# How to complete this task:
The part to set down runs from the first line of the data below through the line with "(at 9.887 3.864)", inclusive; write it exactly and leave out the pictures.

# Records for processing:
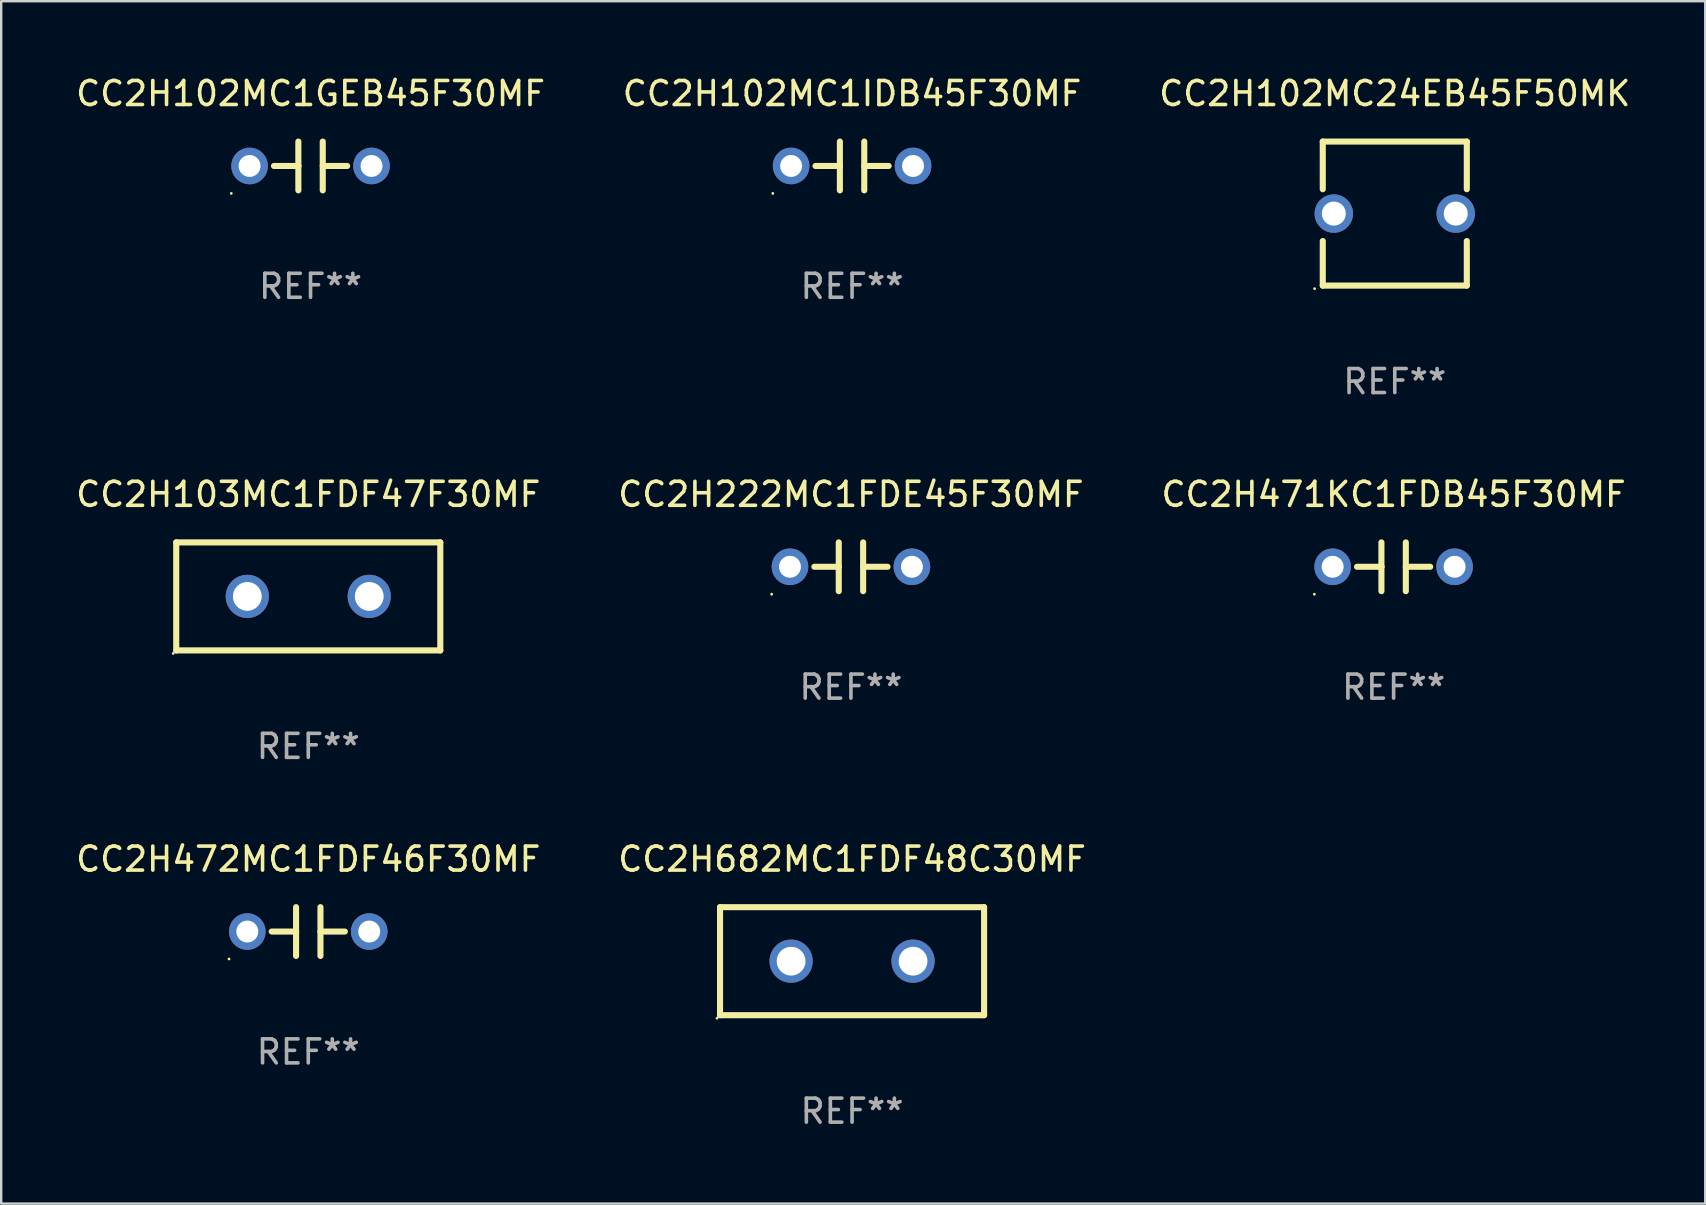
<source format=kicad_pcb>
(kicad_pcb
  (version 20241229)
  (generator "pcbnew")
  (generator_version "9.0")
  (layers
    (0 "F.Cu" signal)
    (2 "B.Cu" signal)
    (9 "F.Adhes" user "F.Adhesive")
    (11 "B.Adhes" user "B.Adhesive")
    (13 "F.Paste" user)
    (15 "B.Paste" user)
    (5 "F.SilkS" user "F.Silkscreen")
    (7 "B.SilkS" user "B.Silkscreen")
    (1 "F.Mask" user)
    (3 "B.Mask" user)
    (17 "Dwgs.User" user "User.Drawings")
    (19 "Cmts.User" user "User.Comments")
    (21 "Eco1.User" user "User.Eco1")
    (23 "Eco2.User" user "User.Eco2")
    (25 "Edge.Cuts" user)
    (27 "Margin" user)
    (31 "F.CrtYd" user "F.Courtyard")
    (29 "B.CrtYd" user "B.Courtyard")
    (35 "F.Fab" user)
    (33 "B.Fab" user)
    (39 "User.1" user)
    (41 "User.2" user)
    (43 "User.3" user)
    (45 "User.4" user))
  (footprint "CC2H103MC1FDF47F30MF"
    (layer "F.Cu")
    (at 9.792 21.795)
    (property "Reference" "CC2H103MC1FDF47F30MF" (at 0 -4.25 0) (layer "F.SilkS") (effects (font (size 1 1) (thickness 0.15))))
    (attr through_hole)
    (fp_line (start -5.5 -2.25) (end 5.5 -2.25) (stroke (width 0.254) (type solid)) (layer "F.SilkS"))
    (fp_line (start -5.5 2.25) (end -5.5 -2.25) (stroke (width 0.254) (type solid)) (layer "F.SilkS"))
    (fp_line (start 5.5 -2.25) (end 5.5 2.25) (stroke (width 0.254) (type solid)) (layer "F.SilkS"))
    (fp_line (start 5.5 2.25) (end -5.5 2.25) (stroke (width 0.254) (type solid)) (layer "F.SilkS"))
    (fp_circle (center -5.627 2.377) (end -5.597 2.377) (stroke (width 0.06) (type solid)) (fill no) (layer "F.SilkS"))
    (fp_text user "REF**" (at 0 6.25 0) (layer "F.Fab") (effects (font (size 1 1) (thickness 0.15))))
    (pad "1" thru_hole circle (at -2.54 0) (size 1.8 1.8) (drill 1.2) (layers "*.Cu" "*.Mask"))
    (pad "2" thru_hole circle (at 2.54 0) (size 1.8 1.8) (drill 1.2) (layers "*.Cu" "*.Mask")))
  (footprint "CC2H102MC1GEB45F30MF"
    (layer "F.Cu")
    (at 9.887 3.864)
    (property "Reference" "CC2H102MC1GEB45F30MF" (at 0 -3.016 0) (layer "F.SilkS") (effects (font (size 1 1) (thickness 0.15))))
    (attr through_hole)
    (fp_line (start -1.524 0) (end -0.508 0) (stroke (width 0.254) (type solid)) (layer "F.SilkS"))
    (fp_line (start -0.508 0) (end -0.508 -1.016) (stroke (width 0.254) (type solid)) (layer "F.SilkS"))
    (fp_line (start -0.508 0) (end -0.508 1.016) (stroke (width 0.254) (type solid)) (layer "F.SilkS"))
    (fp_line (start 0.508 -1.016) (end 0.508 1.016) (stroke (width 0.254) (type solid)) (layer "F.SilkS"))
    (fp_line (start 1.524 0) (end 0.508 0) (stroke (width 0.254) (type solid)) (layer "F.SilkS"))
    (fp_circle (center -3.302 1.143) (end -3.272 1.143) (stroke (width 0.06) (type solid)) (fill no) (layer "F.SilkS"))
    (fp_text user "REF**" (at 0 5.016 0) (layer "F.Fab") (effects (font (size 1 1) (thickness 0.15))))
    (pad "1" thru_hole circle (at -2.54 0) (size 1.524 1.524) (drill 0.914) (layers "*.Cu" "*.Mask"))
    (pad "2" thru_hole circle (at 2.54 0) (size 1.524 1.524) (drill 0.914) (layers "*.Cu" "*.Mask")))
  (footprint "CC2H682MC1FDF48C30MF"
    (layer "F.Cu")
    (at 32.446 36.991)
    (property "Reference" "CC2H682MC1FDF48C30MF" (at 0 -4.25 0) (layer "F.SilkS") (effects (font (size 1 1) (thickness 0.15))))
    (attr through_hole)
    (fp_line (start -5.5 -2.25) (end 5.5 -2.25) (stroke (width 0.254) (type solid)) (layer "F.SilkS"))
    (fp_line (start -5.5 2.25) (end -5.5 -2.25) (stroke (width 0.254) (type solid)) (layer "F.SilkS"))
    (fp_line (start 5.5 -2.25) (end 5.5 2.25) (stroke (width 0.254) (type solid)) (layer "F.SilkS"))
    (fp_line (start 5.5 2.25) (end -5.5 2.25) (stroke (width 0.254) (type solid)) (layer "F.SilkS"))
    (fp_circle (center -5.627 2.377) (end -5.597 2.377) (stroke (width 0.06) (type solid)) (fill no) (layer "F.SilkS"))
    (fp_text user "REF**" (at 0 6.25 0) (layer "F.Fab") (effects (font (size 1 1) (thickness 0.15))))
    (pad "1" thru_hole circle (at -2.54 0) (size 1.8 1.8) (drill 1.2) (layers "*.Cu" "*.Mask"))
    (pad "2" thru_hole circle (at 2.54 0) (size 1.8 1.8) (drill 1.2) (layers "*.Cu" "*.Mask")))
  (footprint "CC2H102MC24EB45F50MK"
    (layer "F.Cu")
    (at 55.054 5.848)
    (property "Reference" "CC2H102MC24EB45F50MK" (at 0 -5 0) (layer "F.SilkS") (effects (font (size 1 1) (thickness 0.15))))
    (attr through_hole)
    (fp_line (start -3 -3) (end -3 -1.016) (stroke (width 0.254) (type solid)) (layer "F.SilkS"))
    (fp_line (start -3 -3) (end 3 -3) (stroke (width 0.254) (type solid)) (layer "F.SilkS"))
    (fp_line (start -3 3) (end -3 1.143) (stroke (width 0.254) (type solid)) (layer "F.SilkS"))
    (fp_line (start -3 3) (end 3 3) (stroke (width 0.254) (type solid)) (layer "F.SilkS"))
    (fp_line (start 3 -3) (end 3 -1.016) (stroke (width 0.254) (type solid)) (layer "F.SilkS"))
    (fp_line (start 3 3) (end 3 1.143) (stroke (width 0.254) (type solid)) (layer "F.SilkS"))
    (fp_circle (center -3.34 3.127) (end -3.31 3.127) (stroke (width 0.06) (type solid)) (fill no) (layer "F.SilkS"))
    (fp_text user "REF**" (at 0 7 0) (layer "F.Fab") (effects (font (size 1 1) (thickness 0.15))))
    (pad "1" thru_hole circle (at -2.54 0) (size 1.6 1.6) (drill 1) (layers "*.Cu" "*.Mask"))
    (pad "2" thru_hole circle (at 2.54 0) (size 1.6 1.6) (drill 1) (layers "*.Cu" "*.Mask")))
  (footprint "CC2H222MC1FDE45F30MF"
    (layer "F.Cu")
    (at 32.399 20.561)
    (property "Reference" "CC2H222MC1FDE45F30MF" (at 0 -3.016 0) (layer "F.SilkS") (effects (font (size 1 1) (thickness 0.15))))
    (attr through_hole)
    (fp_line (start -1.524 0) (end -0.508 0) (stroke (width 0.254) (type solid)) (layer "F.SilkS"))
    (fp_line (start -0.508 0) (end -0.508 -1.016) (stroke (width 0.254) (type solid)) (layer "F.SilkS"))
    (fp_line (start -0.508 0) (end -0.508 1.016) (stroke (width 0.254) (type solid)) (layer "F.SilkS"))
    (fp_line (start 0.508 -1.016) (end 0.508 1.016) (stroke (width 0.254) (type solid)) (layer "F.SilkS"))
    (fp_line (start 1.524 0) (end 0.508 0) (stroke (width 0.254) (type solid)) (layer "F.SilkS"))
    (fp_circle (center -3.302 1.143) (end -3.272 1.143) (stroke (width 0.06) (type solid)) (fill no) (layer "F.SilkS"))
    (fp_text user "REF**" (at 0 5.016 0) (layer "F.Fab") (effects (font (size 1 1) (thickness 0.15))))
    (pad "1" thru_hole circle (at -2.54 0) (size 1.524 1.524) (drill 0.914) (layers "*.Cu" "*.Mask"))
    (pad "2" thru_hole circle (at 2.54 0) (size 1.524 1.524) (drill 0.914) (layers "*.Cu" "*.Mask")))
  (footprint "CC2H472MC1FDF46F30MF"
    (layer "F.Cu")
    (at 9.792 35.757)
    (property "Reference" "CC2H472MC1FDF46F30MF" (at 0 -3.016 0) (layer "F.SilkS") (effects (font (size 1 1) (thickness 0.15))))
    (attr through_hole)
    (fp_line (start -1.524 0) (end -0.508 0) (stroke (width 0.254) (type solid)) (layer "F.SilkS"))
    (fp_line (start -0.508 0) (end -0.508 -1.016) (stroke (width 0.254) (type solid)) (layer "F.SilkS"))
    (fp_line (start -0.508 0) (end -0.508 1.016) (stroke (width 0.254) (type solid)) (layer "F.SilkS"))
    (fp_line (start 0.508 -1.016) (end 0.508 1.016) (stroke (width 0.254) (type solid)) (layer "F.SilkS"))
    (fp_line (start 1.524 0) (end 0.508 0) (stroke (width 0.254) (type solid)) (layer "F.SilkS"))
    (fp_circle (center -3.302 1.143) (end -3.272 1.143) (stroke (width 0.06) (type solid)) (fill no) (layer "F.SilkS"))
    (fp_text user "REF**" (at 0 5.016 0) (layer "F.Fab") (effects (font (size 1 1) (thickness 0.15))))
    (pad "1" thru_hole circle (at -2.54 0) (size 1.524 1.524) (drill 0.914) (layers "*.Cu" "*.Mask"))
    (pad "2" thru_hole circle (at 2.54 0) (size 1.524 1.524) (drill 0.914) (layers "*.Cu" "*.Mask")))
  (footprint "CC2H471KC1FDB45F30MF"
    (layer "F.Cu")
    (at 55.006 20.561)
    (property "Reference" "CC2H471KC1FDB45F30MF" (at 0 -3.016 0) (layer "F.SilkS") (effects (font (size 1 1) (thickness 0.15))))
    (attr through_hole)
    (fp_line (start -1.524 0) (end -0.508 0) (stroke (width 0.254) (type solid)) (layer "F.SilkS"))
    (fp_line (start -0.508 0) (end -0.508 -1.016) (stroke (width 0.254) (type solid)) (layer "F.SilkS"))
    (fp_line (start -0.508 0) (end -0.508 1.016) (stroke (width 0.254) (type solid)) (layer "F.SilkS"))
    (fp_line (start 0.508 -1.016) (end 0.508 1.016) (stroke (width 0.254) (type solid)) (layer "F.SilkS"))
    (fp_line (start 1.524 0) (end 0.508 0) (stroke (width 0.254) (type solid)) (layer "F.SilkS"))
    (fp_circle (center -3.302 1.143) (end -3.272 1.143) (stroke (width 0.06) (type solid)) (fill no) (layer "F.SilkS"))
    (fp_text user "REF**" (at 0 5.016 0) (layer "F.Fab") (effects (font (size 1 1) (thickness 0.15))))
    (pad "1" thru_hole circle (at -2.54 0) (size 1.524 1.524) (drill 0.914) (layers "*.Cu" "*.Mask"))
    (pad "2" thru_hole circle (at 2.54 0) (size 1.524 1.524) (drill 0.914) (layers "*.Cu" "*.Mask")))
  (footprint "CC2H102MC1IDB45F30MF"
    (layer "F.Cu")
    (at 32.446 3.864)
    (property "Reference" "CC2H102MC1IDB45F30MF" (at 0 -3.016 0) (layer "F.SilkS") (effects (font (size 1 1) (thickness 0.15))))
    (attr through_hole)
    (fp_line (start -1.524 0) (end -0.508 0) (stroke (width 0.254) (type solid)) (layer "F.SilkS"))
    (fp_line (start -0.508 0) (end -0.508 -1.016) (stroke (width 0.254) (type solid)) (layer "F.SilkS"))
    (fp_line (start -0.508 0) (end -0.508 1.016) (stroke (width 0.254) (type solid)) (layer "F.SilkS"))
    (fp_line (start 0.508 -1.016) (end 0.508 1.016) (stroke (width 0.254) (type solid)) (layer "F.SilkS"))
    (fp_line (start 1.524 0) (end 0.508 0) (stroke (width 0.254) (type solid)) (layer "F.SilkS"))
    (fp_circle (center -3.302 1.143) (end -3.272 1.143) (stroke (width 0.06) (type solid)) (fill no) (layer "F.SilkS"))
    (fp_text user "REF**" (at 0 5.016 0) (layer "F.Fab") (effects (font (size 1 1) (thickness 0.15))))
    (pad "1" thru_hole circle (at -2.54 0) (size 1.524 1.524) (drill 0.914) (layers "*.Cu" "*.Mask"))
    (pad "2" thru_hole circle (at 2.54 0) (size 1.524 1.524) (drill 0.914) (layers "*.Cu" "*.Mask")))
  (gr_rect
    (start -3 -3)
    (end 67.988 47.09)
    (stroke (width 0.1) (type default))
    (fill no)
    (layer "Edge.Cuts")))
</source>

# Task answer:
<source format=kicad_pcb>
(kicad_pcb
  (version 20241229)
  (generator "pcbnew")
  (generator_version "9.0")
  (layers
    (0 "F.Cu" signal)
    (2 "B.Cu" signal)
    (9 "F.Adhes" user "F.Adhesive")
    (11 "B.Adhes" user "B.Adhesive")
    (13 "F.Paste" user)
    (15 "B.Paste" user)
    (5 "F.SilkS" user "F.Silkscreen")
    (7 "B.SilkS" user "B.Silkscreen")
    (1 "F.Mask" user)
    (3 "B.Mask" user)
    (17 "Dwgs.User" user "User.Drawings")
    (19 "Cmts.User" user "User.Comments")
    (21 "Eco1.User" user "User.Eco1")
    (23 "Eco2.User" user "User.Eco2")
    (25 "Edge.Cuts" user)
    (27 "Margin" user)
    (31 "F.CrtYd" user "F.Courtyard")
    (29 "B.CrtYd" user "B.Courtyard")
    (35 "F.Fab" user)
    (33 "B.Fab" user)
    (39 "User.1" user)
    (41 "User.2" user)
    (43 "User.3" user)
    (45 "User.4" user))
  (footprint "CC2H103MC1FDF47F30MF"
    (layer "F.Cu")
    (at 9.792 21.795)
    (property "Reference" "CC2H103MC1FDF47F30MF" (at 0 -4.25 0) (layer "F.SilkS") (effects (font (size 1 1) (thickness 0.15))))
    (attr through_hole)
    (fp_line (start -5.5 -2.25) (end 5.5 -2.25) (stroke (width 0.254) (type solid)) (layer "F.SilkS"))
    (fp_line (start -5.5 2.25) (end -5.5 -2.25) (stroke (width 0.254) (type solid)) (layer "F.SilkS"))
    (fp_line (start 5.5 -2.25) (end 5.5 2.25) (stroke (width 0.254) (type solid)) (layer "F.SilkS"))
    (fp_line (start 5.5 2.25) (end -5.5 2.25) (stroke (width 0.254) (type solid)) (layer "F.SilkS"))
    (fp_circle (center -5.627 2.377) (end -5.597 2.377) (stroke (width 0.06) (type solid)) (fill no) (layer "F.SilkS"))
    (fp_text user "REF**" (at 0 6.25 0) (layer "F.Fab") (effects (font (size 1 1) (thickness 0.15))))
    (pad "1" thru_hole circle (at -2.54 0) (size 1.8 1.8) (drill 1.2) (layers "*.Cu" "*.Mask"))
    (pad "2" thru_hole circle (at 2.54 0) (size 1.8 1.8) (drill 1.2) (layers "*.Cu" "*.Mask")))
  (footprint "CC2H102MC1GEB45F30MF"
    (layer "F.Cu")
    (at 9.887 3.864)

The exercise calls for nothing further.